Ironically, though, this woman holds office on the most slender of grounds. She was elected by only just over half of the mere 94,000 Conservative members who bothered to vote, and has the lowest level of support among her party in both absolute and percentage terms, of any victorious candidate in its history.
She has achieved the lowest share of the vote in an election with only two candidates in an analysis of the three major party leadership contests since 1976. On a turnout of 72.8 percent (compared with a turnout of 82.6 percent in 2022), only 40.9 percent of Tories actually voted for her.
Even then, were she some exceptional politician with a magic touch which would somehow re-energise the Tories (and the nation), there might be some excuse for electing her.

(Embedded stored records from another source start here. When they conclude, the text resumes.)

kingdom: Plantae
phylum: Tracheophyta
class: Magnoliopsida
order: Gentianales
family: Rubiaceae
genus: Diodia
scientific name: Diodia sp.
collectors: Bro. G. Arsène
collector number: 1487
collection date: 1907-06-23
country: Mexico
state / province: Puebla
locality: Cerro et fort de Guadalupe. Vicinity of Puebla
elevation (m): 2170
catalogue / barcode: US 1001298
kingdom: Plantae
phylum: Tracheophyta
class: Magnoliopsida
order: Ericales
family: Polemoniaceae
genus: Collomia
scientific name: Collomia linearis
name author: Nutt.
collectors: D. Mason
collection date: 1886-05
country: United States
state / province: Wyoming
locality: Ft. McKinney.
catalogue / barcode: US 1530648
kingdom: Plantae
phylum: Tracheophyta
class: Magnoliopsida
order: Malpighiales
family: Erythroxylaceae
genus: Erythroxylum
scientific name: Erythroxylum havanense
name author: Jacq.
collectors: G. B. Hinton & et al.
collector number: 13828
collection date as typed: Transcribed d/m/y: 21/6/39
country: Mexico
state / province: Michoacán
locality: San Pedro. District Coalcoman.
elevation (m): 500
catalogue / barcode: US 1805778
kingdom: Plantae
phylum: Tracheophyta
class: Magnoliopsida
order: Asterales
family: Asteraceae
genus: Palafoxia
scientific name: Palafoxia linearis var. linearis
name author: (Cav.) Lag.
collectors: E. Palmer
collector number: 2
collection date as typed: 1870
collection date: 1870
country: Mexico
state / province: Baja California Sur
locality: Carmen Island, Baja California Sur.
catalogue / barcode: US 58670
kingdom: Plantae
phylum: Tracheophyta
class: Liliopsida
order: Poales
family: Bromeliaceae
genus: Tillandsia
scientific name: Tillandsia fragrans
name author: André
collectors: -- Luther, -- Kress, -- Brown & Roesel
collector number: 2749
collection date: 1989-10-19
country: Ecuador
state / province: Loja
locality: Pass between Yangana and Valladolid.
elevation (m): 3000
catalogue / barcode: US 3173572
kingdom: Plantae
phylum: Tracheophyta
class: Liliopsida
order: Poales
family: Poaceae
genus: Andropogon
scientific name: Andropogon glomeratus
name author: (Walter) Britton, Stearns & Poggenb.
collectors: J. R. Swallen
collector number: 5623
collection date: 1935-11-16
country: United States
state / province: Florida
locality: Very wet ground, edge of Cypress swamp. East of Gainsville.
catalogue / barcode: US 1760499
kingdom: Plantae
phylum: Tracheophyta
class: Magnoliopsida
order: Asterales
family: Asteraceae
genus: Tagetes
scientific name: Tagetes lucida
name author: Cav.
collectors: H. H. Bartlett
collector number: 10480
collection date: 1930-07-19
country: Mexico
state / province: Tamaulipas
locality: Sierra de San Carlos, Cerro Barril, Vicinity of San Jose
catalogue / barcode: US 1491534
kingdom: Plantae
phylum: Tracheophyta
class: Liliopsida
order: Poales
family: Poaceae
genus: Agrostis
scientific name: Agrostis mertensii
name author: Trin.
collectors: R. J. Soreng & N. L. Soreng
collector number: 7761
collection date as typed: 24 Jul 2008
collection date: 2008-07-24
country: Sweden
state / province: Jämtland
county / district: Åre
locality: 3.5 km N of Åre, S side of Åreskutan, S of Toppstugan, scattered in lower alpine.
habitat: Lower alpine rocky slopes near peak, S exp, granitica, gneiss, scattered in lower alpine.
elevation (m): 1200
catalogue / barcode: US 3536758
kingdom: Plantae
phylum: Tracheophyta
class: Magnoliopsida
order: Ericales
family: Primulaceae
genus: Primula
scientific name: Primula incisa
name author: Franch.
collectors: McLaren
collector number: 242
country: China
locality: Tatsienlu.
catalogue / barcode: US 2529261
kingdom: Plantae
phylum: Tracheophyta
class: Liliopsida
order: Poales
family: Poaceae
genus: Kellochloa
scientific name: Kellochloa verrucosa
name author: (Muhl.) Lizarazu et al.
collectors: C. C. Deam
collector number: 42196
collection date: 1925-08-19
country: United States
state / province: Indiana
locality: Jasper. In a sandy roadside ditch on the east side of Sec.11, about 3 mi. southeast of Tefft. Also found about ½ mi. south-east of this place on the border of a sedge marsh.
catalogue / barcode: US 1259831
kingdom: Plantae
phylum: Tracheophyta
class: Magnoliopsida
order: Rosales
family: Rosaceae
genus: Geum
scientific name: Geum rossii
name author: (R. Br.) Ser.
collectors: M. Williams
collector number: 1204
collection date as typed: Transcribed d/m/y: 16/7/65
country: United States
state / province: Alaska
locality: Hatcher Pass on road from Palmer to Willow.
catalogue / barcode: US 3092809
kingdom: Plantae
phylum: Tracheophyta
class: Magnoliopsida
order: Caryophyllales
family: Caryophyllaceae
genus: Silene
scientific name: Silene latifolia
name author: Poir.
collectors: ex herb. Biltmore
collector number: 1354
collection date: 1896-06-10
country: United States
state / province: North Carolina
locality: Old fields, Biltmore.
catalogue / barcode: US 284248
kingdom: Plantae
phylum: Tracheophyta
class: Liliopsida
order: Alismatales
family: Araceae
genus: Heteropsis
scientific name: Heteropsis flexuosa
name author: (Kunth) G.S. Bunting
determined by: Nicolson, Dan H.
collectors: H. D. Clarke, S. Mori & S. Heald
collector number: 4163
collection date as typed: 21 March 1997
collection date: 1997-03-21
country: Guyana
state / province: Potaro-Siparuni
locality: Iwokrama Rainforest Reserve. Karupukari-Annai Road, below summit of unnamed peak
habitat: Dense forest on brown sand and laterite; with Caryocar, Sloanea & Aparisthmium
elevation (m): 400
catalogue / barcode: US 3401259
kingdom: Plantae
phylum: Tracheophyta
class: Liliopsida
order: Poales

But, as Pete points out – having looked at the woman more closely than I have – she has no redeeming features.
She bleats about bureaucracy and net-zero but is not going to leave the Paris Agreement nor repeal the Climate Change Act, nor even disband the Climate Change Committee.
Like Sunak – another foreigner with little empathy for the British – she will fiddle around the edges, shuffling a deadline this way or that and then end up having to make U-turns when NGOs take the government to court.
Meanwhile, she’s not going to quit the ECHR or repeal the Human Rights Act, so she won’t fix the asylum problem. Instead, she intends to “lead by consensus”, which means bowing to the One Nation wets on every issue of importance. Nothing she does will arrest the Tory decline. She is, says Pete, “a profoundly unserious politician”.
For my part, my immediate reaction on Twitter was that the Conservative Party had decided to commit ritual suicide – not only choosing a Nigerian leader but a person who is temperamentally wholly unqualified to lead a political party.
This is a tremendous, if undeserved, boost for Reform UK and a slap in the face for the nation. In my view, the Tories have set themselves on a path to lose the 2029 election. However awful Starmer might be, there are many people who are not prepared to vote for a Nigerian as prime minister.
And nor is there anything to be gained from doing so. Her presence just removes the possibility of a genuine Conservative government for a generation, leaving undone many of the things that really matter, and which can only be done by a genuine Conservative government.
Put simply, Badenough isn’t goodenough.